Create and activate a Python environment. Python 3.10 or newer is recommended.

conda create -n muonq python=3.12 -y
conda activate muonq

Install PyTorch separately so the CUDA build matches your machine. For example, for CUDA 12.8:

pip install torch==2.9.1 torchvision==0.24.1 torchaudio==2.9.1 --index-url https://download.pytorch.org/whl/cu128

Install the remaining dependencies:

pip install -r requirements.txt

Create the required local environment file:

cp .env.example .env

Edit .env for your machine:

DATA_DIR=/path/to/preprocessed/data
HF_HOME=/path/to/huggingface/cache

DATA_DIR is where preprocessed binary dataset shards are written and read.
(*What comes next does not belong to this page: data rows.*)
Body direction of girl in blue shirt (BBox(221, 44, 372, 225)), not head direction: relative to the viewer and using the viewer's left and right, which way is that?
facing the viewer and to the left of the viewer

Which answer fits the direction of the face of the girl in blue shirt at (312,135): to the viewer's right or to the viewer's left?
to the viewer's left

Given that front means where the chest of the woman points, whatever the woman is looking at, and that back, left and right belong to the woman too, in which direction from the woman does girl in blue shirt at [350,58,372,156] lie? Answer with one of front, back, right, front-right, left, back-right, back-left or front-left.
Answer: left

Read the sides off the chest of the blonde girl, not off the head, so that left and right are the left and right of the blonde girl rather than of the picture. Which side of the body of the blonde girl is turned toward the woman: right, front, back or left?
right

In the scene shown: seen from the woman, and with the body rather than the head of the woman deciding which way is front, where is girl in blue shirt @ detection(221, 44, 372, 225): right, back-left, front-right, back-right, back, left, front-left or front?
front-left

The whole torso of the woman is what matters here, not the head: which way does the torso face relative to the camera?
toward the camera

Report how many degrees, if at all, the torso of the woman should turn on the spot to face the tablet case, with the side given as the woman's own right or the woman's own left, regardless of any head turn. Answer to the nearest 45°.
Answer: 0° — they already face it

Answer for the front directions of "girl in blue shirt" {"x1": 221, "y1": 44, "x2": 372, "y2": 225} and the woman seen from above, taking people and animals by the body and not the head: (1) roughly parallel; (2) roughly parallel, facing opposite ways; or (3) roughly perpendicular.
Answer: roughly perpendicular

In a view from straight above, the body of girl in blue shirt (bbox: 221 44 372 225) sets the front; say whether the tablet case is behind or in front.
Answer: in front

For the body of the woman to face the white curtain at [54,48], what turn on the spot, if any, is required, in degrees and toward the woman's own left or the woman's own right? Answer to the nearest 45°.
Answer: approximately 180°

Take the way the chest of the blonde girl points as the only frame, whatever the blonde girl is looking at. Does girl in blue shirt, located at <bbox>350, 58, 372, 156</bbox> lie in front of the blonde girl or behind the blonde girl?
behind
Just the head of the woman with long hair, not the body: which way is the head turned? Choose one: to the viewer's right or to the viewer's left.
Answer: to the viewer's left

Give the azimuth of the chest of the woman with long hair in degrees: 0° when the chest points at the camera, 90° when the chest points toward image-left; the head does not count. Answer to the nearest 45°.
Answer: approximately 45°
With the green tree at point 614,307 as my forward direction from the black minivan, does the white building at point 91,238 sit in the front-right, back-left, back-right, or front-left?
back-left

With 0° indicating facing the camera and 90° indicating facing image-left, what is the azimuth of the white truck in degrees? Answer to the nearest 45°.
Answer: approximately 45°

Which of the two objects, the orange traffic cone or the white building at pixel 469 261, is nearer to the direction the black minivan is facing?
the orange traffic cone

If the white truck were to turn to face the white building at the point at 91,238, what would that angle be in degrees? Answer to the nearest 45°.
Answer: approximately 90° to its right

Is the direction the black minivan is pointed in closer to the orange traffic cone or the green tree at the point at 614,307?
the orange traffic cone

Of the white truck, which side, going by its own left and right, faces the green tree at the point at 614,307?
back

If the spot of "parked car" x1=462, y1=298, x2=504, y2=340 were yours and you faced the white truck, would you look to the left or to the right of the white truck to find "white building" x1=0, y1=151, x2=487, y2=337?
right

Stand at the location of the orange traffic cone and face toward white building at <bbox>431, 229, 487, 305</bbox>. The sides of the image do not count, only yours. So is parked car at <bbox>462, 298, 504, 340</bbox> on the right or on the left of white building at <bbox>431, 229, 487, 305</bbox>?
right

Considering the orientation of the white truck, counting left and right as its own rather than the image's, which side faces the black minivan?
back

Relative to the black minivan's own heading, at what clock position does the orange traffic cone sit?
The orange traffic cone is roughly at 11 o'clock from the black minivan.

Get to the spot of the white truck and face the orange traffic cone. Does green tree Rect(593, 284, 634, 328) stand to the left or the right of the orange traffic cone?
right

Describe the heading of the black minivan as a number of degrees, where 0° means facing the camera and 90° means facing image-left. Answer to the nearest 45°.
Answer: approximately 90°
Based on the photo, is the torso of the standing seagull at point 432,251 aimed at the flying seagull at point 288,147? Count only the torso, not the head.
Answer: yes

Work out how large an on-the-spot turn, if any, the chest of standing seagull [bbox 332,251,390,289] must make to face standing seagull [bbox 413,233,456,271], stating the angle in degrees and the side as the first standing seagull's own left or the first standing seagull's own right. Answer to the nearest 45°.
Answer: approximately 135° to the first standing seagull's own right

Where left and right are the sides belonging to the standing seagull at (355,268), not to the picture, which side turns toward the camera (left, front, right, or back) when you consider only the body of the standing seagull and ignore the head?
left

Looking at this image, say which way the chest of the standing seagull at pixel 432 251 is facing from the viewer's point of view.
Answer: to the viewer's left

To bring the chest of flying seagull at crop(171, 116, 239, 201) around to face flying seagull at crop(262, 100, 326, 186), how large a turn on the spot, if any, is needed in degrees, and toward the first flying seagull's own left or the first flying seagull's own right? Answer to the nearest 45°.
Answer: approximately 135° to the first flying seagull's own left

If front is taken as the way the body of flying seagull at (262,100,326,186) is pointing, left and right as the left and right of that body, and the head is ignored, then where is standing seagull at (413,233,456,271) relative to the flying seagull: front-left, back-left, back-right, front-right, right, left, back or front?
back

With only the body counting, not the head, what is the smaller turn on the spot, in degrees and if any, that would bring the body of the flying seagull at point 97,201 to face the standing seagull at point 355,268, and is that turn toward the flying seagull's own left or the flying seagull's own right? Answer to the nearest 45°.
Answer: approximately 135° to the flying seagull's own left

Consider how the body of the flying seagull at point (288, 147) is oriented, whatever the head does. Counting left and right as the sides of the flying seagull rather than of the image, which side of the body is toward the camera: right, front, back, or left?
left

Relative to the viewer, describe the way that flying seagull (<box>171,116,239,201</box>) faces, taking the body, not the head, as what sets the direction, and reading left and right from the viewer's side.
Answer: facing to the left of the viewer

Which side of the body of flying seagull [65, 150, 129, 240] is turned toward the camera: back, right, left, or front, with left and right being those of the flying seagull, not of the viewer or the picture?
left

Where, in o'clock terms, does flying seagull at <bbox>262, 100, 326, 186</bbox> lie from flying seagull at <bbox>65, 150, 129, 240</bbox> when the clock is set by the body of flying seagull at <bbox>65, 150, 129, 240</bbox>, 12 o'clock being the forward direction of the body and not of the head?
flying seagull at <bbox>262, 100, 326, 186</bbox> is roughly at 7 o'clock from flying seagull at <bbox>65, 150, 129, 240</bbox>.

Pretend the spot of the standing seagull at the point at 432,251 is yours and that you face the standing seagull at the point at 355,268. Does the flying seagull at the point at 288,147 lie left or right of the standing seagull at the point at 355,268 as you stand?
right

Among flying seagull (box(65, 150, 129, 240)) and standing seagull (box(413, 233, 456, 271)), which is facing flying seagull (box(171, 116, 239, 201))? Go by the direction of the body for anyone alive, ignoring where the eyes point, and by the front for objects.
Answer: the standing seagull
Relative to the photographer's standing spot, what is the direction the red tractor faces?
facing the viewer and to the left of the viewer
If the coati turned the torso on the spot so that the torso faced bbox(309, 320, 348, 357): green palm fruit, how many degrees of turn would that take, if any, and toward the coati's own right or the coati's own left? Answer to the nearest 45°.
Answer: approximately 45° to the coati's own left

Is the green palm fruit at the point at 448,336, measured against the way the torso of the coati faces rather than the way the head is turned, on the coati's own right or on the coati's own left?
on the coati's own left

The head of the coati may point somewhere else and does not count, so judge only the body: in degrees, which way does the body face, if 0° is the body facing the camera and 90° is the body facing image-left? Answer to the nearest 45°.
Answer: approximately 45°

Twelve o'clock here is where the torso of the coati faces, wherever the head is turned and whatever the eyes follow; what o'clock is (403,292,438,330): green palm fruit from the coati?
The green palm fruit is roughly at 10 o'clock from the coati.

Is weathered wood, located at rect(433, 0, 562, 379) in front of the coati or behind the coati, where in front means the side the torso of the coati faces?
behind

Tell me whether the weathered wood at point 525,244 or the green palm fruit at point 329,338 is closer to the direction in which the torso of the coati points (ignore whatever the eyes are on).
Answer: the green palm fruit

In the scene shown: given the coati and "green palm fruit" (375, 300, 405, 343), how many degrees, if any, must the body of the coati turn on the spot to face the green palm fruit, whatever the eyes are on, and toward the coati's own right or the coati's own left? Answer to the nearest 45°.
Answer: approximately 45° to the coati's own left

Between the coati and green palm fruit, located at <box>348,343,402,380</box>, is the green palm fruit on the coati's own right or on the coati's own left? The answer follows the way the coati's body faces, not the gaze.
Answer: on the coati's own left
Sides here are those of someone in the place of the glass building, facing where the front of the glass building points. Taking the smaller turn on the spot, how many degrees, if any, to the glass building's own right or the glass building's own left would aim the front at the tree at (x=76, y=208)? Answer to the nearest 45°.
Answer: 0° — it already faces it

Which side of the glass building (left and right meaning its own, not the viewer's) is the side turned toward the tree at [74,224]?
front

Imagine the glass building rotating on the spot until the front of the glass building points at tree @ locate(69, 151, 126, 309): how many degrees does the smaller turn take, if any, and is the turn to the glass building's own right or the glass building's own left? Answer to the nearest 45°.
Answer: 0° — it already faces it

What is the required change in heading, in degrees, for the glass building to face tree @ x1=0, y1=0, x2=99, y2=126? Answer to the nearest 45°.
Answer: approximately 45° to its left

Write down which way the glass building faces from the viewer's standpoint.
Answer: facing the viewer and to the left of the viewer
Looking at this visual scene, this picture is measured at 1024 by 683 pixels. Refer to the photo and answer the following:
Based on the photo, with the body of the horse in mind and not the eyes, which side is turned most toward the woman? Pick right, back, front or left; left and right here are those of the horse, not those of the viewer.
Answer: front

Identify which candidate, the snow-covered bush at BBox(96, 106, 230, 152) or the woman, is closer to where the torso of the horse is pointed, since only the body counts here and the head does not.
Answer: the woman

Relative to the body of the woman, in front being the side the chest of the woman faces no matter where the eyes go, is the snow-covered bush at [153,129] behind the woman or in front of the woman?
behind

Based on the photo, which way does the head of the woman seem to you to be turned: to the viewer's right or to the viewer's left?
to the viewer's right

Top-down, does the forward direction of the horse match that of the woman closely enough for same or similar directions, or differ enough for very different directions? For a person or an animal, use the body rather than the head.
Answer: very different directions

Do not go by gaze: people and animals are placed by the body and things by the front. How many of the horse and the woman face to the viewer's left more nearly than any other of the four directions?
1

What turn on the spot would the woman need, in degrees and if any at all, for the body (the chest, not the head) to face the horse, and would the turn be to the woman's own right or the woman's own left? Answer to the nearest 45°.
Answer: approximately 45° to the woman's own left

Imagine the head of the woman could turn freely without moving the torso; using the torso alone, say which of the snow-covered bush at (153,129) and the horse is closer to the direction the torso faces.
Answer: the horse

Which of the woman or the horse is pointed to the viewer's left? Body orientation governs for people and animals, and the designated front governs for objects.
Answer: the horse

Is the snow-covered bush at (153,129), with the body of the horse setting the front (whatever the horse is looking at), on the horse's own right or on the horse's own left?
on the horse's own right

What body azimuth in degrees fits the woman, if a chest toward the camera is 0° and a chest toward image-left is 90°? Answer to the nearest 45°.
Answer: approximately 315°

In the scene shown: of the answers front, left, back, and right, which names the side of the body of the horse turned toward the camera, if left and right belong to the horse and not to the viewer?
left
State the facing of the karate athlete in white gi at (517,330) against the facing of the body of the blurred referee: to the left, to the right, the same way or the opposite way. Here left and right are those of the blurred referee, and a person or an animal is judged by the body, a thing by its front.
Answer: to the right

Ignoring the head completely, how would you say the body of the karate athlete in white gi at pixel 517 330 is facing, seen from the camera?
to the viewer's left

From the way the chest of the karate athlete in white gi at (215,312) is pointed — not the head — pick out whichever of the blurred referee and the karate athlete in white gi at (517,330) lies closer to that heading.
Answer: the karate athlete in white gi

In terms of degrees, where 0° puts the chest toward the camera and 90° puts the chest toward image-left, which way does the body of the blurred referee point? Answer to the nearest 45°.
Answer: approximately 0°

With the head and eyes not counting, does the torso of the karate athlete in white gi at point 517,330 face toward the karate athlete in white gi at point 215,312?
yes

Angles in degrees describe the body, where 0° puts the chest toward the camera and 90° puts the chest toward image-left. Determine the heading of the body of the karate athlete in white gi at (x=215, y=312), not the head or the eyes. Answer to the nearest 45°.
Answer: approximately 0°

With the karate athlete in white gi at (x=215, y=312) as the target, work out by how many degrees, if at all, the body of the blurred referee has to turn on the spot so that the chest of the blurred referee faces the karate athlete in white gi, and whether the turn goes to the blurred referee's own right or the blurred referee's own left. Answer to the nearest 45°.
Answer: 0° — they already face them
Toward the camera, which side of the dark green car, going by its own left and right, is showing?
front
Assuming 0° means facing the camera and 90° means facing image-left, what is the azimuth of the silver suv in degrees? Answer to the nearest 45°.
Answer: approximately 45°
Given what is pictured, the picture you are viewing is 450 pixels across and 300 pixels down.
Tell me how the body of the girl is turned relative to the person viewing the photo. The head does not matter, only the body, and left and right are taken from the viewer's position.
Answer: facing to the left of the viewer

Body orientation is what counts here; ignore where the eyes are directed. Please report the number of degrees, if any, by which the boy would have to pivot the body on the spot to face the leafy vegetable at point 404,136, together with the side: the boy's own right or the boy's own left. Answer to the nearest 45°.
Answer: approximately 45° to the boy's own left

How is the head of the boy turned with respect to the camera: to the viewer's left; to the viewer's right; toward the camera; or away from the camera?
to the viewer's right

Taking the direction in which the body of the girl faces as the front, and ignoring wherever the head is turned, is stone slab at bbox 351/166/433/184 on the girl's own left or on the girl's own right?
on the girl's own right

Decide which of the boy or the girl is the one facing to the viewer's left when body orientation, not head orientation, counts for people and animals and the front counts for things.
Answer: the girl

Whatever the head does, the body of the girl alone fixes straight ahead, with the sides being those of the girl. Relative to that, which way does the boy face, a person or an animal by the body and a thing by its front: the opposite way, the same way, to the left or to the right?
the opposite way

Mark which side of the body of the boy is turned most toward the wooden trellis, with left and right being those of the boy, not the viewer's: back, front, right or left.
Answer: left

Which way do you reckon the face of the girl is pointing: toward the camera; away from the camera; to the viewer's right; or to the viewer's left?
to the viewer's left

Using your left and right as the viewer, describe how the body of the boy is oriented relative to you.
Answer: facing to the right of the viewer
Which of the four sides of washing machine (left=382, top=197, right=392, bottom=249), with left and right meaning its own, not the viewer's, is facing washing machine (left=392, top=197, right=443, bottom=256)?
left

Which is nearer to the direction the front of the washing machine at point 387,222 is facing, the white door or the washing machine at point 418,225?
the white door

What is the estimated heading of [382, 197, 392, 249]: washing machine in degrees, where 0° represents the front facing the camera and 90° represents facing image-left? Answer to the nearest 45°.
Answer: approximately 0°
HF_HOME is the Hugging Face cache directory.

Data Preparation

After setting up .env, preprocess the default FineWeb-100B dataset with the LLaMA tokenizer:

python process_data.py --name fineweb100B --tokenizer llama2

This writes binary shards under:

$DATA_DIR/fineweb100B-Llama-2-7b-hf/

That path is used by the LLaMA recipes in hydra_conf/recipe/.

Training

Training is configured through Hydra. A typical launch command is:

GPUS=0,1,2,3
NGPUS=4
RECIPE=llama-60m
OPT=muonq
RUN_NAME=${RECIPE}_${OPT}

CUDA_VISIBLE_DEVICES=$GPUS \
torchrun \
  --standalone \
  --nproc-per-node=$NGPUS \
  run_hydra.py -cn test_hydra \
    recipe=${RECIPE} \
    optimizer_params=${OPT} \
    +logging_params.wandb.project=MuonQ \
    +logging_params.wandb.name=${RUN_NAME} \
  |& tee logs/${RUN_NAME}.log

recipe=${RECIPE} selects a config from hydra_conf/recipe/.

optimizer_params=${OPT} selects a config from hydra_conf/optimizer_params/.

If you use Weights & Biases logging, log in before training:

wandb login

run.sh is a minimal wrapper around the same command:

bash run.sh 0,1,2,3 muonq llama-60m

Citation

The paper is currently under double-blind review. Citation information will be added after release.